Passage:
===============

No Millennium. At any rate, the 29th G.O.P. Convention, looking up at its nominee, was not in a mood for character analysis. After a conclave made dull by the swift rout of Nixon's foes and enlivened only briefly by a spat over the vice-presidential nomination, it was time for exultation. One thing that his detractors have never under stood about Nixon is his total identification with the Republican Party and his understanding of it. His acceptance speech was pure Nixon, telling it as the party would like it to be--1968 style.
He had worked for two weeks on the speech, writing it out himself on yellow legal pads. It contained major elements of the basic speech that he had delivered again and again during the primaries, and reporters who had followed him during those campaigns could finish many of the sentences as soon as they heard the first word or two. But the nation as a whole had not yet heard it. It was a mixture of carefully balanced political calculations and genuine personal warmth. It was, by any reasonable standard, corny, but it also was one of Nixon's most effective speeches in years. Gone was the excessive partisanship and professional anti-Communism of his early days. The nation wants a high-roader after Lyndon Johnson. The republic has survived subversion. The cold war is passe. Viet Nam is something to be settled, not won. So Nixon told them what they wanted to hear. "Tonight I do not promise the millennium in the morning. I don't promise that we can eradicate poverty and end discrimination in the space of four or even eight years. But I do promise action. And a new policy for peace abroad, a new policy for peace and progress and justice at home."

===============

Material provided:
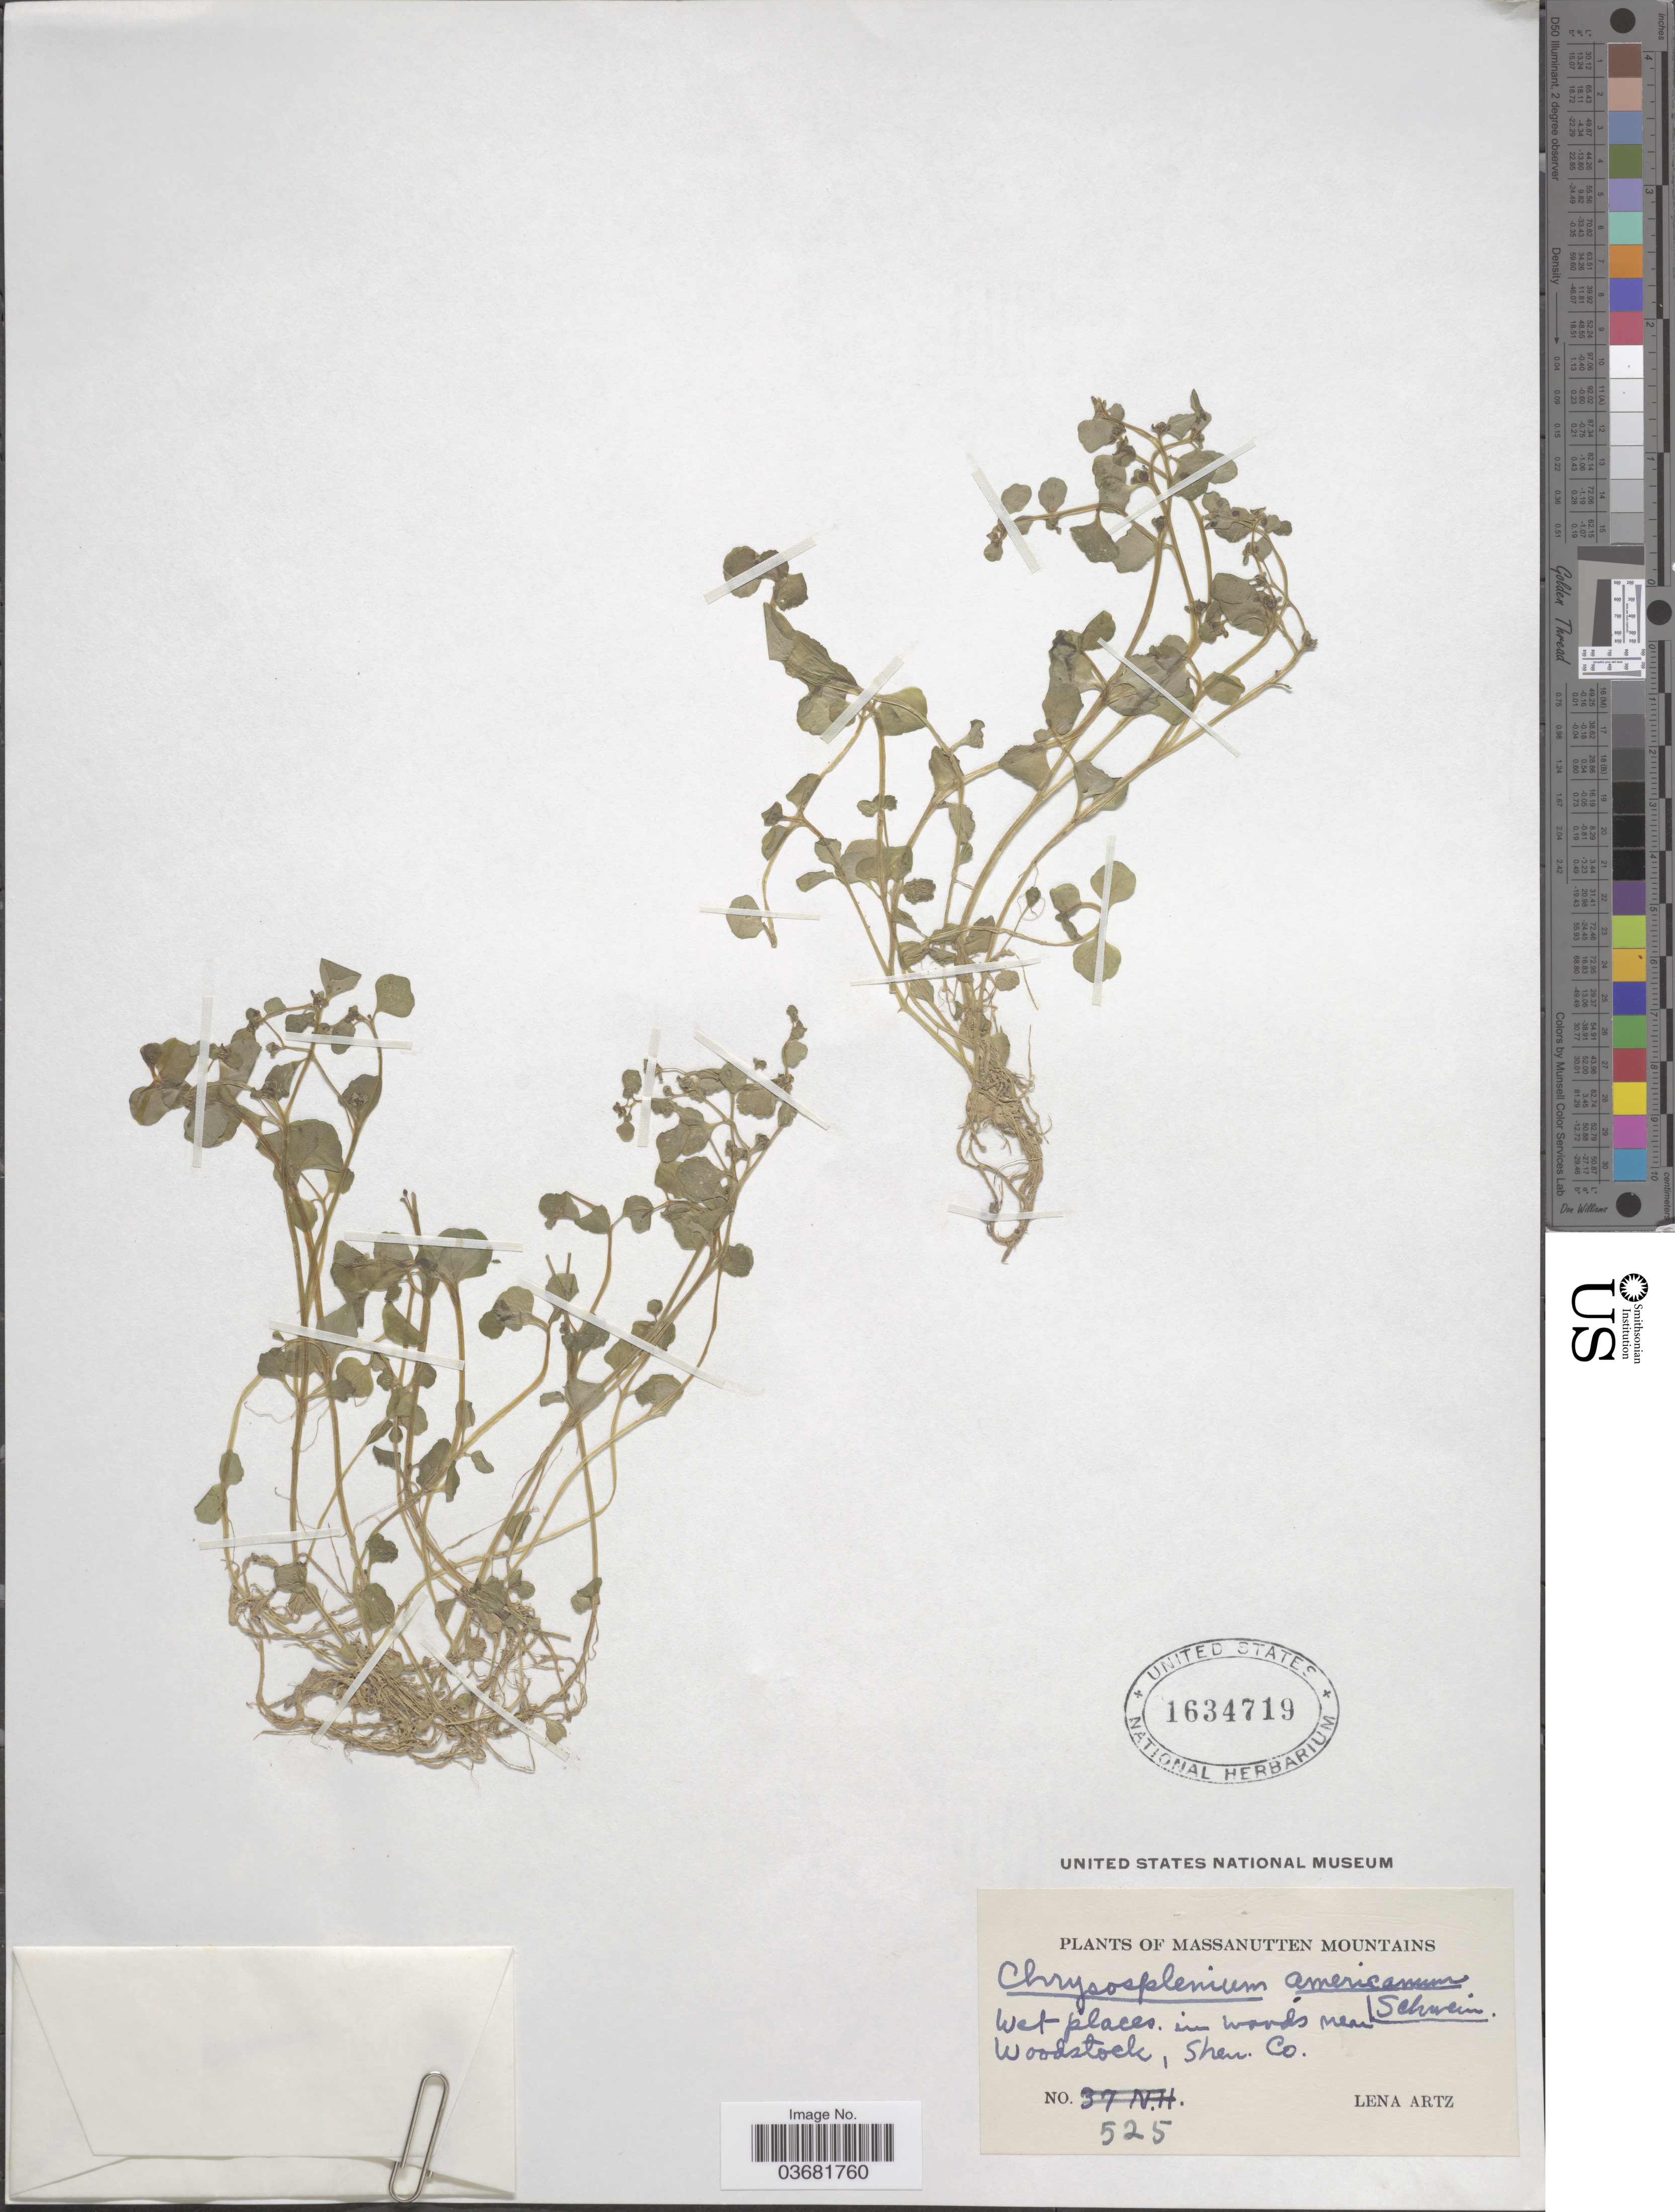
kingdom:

===============

Goal A:
In the passage on Nixon's 1968 acceptance speech, what did Nixon write the speech on?
Goal B:
Resume the passage on Nixon's 1968 acceptance speech after its final sentence.

Task answer A:
Yellow legal pads.

Task answer B:
To the Communist world, he declared an end to the "era of confrontations," now that the "time has come for an era of negotiations." But the new Administration must "restore the strength of America so that we shall always negotiate from strength and never from weakness." He did not touch on arms control, a major point to be negotiated.
Greatest Engine. In parts, the speech followed the Nixon pattern of giving and taking away, of praising and then attacking. He paid his respects to the courts, but they have "gone too far in weakening the peace forces as against the criminal forces." And his Attorney General would be a real gangbuster. The black and the poor need rescue, but they "don't want to be a colony." Federal antipoverty efforts have not helped at all: "We have reaped from these programs an ugly harvest of frustrations, violence and failure." Therefore, urged Nixon, the Government must use its powers to "enlist in this battle the greatest engine of progress ever developed in the history of man: American private enterprise."
He was curiously touching in describing the son of the slums who "dreams the dreams of a child. And yet when he awakens, he awakens to a living nightmare." He was rather embarrassing in the sketch of another child, himself, who hears a train go by and dreams of faraway places. "It seems like an impossible dream." But a self-sacrificing father, a "gentle Quaker mother," a dedicated teacher, a minister, a courageous wife, loyal offspring, devoted followers--plus a cast of millions of voters--combine to put that boy on the train that stopped last week in Miami Beach, possibly on the way to the White House.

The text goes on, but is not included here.